Top of Entries provided
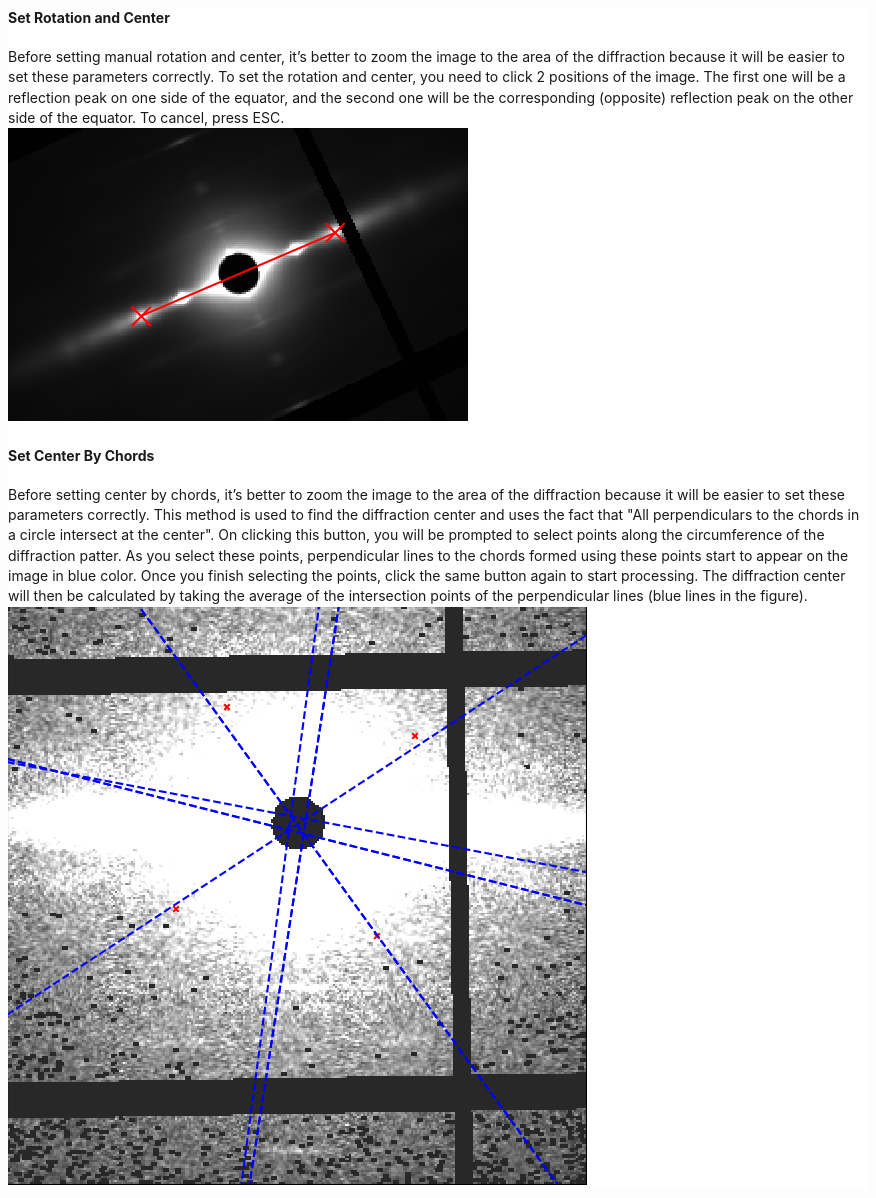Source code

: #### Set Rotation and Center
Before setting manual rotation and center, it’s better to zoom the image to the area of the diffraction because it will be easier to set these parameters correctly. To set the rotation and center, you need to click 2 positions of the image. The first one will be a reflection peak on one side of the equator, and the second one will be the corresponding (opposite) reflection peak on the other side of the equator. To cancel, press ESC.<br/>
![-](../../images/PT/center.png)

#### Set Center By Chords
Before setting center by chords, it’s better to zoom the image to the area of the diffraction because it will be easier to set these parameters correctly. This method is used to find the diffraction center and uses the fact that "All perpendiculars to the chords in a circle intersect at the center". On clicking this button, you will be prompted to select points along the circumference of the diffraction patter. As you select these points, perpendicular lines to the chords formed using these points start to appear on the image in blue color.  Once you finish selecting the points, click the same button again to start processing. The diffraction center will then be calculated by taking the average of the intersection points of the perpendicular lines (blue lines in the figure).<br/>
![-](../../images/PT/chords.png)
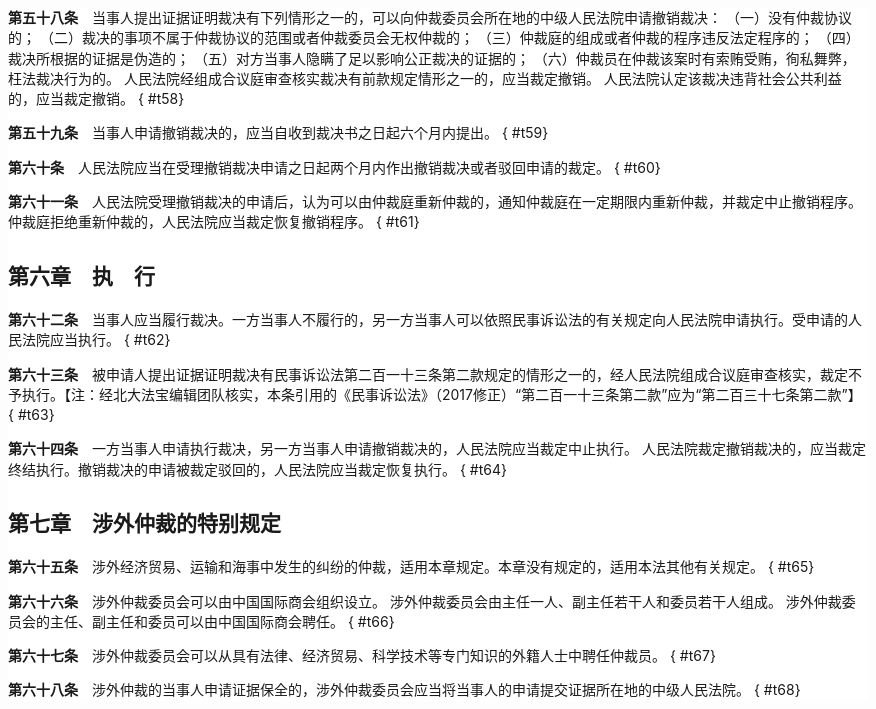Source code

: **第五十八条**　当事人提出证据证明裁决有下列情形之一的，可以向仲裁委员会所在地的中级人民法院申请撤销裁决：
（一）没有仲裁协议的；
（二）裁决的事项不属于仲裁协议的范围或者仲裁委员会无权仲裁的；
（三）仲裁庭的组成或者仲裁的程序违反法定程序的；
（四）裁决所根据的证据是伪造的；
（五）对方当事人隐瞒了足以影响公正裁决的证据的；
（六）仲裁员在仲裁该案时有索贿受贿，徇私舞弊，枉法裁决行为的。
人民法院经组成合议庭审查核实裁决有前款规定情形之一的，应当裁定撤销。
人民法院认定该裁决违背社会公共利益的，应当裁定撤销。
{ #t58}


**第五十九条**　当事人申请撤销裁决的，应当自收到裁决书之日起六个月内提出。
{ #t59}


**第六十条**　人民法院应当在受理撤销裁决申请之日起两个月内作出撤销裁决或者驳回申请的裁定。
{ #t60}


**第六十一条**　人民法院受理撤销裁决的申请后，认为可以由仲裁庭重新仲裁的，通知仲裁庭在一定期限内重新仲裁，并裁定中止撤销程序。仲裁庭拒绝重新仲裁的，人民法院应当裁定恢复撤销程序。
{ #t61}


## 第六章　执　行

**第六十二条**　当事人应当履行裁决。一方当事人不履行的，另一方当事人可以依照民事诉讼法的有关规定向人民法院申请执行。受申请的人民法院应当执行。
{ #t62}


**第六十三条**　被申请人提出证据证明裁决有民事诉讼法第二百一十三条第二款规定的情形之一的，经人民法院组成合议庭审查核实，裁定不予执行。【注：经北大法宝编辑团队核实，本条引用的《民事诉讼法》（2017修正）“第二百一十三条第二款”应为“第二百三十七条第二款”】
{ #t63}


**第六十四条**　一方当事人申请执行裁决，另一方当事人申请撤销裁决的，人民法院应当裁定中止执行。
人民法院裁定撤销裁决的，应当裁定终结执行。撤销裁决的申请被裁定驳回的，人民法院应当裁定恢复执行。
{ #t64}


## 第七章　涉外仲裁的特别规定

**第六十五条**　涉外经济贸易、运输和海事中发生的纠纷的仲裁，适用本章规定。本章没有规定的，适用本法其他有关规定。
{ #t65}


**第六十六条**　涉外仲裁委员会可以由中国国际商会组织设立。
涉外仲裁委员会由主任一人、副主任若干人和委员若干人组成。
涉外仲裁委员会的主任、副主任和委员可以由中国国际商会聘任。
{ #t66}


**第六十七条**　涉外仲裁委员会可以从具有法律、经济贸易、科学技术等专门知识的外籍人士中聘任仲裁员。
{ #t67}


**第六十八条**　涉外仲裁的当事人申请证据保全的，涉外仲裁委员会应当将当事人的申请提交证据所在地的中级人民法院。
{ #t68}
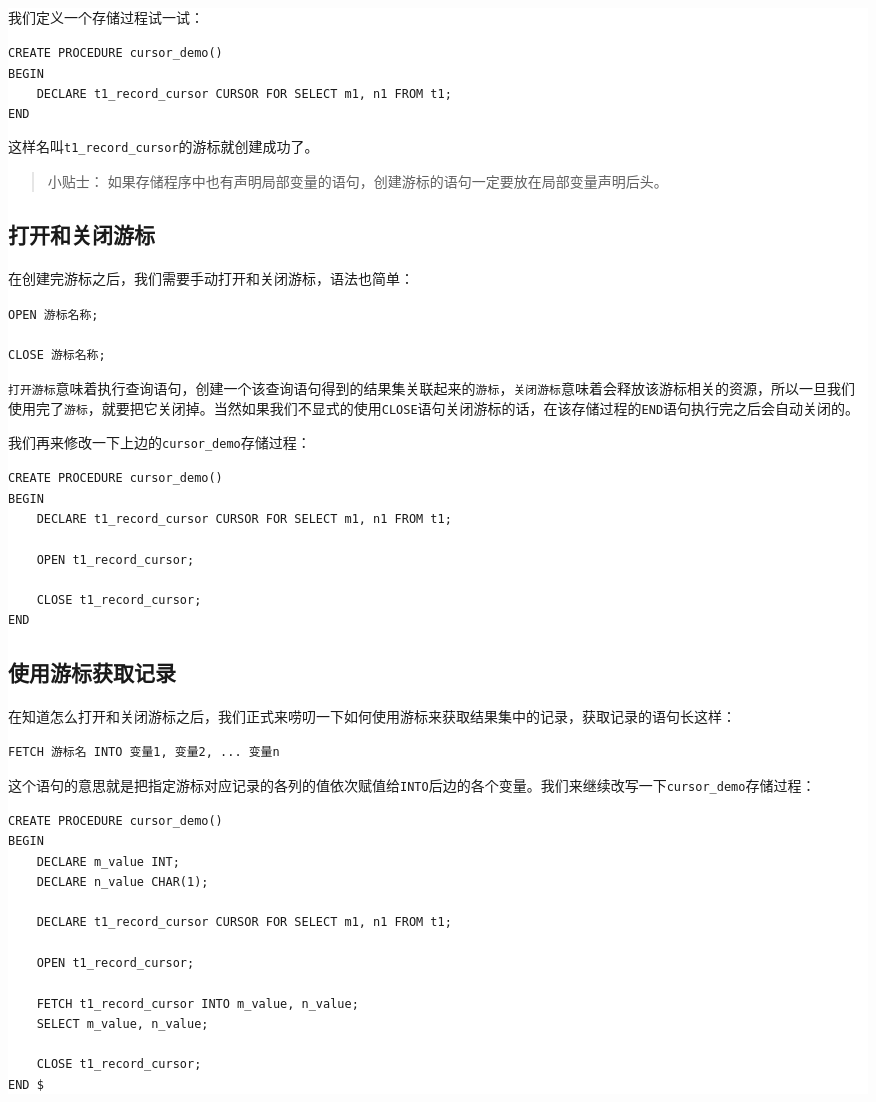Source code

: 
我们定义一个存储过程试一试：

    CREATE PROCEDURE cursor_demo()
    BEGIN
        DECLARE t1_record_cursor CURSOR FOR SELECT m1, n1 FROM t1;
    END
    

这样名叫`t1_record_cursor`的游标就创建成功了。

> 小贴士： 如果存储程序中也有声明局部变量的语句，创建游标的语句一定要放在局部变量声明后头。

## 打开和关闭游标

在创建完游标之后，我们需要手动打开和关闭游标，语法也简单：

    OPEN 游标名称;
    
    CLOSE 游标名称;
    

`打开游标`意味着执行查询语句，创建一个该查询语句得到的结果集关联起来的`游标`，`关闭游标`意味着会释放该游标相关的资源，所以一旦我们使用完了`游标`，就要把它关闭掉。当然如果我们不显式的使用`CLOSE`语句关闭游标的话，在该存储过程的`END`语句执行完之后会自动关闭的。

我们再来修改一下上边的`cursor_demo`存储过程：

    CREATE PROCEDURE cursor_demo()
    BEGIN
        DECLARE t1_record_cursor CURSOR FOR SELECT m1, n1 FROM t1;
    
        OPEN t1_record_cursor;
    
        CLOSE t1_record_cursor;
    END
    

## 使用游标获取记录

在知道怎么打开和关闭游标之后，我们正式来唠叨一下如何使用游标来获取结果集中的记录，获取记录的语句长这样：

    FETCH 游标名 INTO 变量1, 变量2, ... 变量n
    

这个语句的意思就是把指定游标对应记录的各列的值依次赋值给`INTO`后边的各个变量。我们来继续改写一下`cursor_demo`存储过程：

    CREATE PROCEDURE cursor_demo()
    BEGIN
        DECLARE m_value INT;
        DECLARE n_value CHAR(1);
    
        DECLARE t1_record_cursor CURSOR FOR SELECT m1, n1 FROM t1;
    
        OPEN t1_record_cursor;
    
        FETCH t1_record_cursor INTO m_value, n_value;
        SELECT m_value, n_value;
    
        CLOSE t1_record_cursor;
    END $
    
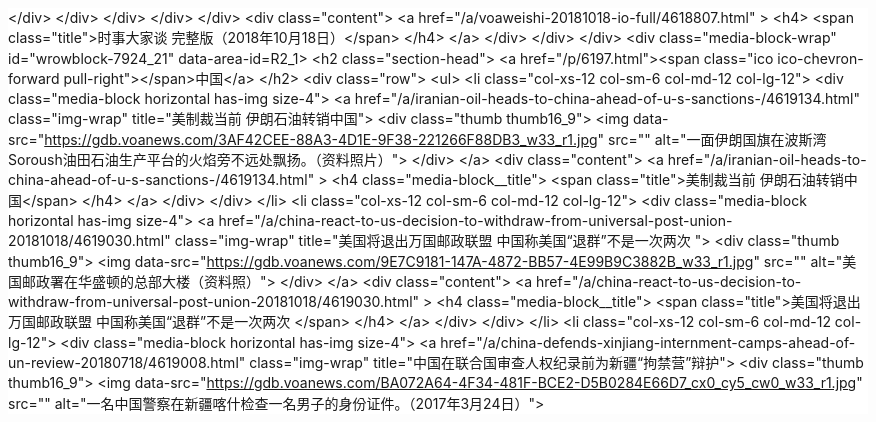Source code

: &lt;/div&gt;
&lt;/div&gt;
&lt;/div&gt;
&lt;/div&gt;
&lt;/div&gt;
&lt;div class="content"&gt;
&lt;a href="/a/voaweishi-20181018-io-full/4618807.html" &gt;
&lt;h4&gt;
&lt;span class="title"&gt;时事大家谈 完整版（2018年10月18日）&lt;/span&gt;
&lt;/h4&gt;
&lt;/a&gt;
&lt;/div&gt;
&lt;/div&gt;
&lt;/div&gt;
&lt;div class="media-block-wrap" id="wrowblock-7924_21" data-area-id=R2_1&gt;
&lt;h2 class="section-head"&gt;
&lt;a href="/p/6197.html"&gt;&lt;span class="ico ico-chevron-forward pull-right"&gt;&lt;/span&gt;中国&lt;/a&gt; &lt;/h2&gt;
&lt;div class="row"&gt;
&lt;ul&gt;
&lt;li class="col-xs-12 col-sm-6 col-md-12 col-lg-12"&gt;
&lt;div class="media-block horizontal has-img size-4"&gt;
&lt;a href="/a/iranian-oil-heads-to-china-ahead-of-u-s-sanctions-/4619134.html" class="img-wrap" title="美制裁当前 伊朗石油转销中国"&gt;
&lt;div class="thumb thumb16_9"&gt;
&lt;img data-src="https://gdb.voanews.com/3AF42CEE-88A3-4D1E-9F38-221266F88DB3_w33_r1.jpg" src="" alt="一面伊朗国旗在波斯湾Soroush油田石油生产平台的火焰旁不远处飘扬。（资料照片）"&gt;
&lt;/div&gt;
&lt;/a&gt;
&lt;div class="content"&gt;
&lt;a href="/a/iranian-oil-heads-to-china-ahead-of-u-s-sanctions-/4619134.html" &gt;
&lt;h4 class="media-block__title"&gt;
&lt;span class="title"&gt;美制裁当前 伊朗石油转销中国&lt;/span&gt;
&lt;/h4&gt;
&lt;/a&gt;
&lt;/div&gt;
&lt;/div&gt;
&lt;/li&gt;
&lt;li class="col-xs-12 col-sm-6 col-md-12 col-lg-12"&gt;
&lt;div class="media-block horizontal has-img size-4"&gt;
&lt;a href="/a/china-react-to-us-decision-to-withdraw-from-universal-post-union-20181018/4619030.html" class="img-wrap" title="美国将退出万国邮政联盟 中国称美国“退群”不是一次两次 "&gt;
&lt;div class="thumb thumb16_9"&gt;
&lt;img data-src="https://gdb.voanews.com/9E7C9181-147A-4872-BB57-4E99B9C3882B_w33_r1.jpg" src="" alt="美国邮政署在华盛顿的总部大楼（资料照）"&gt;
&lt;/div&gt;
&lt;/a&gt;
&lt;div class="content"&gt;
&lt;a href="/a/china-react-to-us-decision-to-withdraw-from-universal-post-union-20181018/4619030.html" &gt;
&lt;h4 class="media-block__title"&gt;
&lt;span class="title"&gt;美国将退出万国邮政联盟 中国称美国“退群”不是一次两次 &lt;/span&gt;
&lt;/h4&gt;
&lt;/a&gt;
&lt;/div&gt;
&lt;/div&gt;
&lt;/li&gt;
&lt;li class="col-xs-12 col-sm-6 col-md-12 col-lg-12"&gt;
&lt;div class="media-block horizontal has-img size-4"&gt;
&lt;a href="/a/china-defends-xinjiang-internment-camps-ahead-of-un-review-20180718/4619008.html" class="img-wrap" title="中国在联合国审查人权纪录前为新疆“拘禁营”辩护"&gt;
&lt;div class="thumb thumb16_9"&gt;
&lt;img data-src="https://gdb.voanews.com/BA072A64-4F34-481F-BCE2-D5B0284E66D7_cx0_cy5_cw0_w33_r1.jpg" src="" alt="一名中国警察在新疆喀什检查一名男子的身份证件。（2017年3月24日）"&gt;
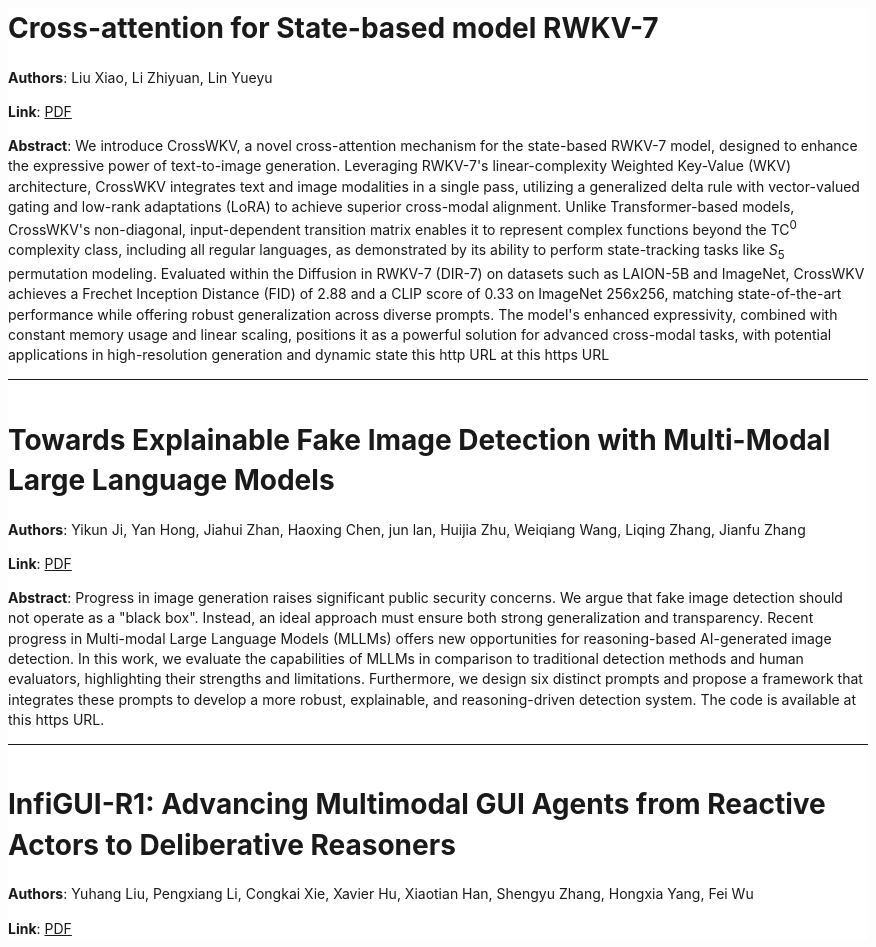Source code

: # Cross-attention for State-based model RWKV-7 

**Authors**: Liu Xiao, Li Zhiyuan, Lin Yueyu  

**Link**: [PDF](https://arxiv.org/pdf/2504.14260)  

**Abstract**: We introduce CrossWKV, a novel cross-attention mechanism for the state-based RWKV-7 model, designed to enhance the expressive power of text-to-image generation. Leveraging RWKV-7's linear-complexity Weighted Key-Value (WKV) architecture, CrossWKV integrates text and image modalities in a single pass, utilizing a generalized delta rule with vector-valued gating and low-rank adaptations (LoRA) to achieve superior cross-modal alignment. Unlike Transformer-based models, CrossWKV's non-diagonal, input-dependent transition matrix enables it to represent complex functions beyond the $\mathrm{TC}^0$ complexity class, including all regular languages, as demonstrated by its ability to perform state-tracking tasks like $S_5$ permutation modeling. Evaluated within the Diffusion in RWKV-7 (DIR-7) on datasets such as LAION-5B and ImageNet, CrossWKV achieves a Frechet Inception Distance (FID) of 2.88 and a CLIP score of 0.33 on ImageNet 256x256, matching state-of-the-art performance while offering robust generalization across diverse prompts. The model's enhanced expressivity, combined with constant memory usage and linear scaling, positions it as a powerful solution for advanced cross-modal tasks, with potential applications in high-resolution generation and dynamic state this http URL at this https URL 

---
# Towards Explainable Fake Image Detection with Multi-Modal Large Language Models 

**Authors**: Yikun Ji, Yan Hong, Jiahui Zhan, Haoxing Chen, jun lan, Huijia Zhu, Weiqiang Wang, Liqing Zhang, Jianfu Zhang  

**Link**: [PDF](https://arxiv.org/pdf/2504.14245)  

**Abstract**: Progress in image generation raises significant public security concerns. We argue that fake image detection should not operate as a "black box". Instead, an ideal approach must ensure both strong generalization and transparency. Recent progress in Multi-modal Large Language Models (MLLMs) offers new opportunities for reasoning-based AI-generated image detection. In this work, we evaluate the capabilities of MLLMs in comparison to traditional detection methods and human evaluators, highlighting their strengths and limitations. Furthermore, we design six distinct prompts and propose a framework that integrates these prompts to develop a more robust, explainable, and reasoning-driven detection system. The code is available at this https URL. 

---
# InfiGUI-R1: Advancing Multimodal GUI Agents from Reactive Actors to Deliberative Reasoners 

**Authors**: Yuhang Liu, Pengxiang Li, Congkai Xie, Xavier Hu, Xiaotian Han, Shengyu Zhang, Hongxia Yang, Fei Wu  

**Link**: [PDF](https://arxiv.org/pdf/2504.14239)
Bottom of Entries provided
**What is expected**
Show each line of the records above that contains the string "click", treating uppercase and lowercase letters as different.

**Answer for the task**
Before setting manual rotation and center, it’s better to zoom the image to the area of the diffraction because it will be easier to set these parameters correctly. To set the rotation and center, you need to click 2 positions of the image. The first one will be a reflection peak on one side of the equator, and the second one will be the corresponding (opposite) reflection peak on the other side of the equator. To cancel, press ESC.<br/>
Before setting center by chords, it’s better to zoom the image to the area of the diffraction because it will be easier to set these parameters correctly. This method is used to find the diffraction center and uses the fact that "All perpendiculars to the chords in a circle intersect at the center". On clicking this button, you will be prompted to select points along the circumference of the diffraction patter. As you select these points, perpendicular lines to the chords formed using these points start to appear on the image in blue color.  Once you finish selecting the points, click the same button again to start processing. The diffraction center will then be calculated by taking the average of the intersection points of the perpendicular lines (blue lines in the figure).<br/>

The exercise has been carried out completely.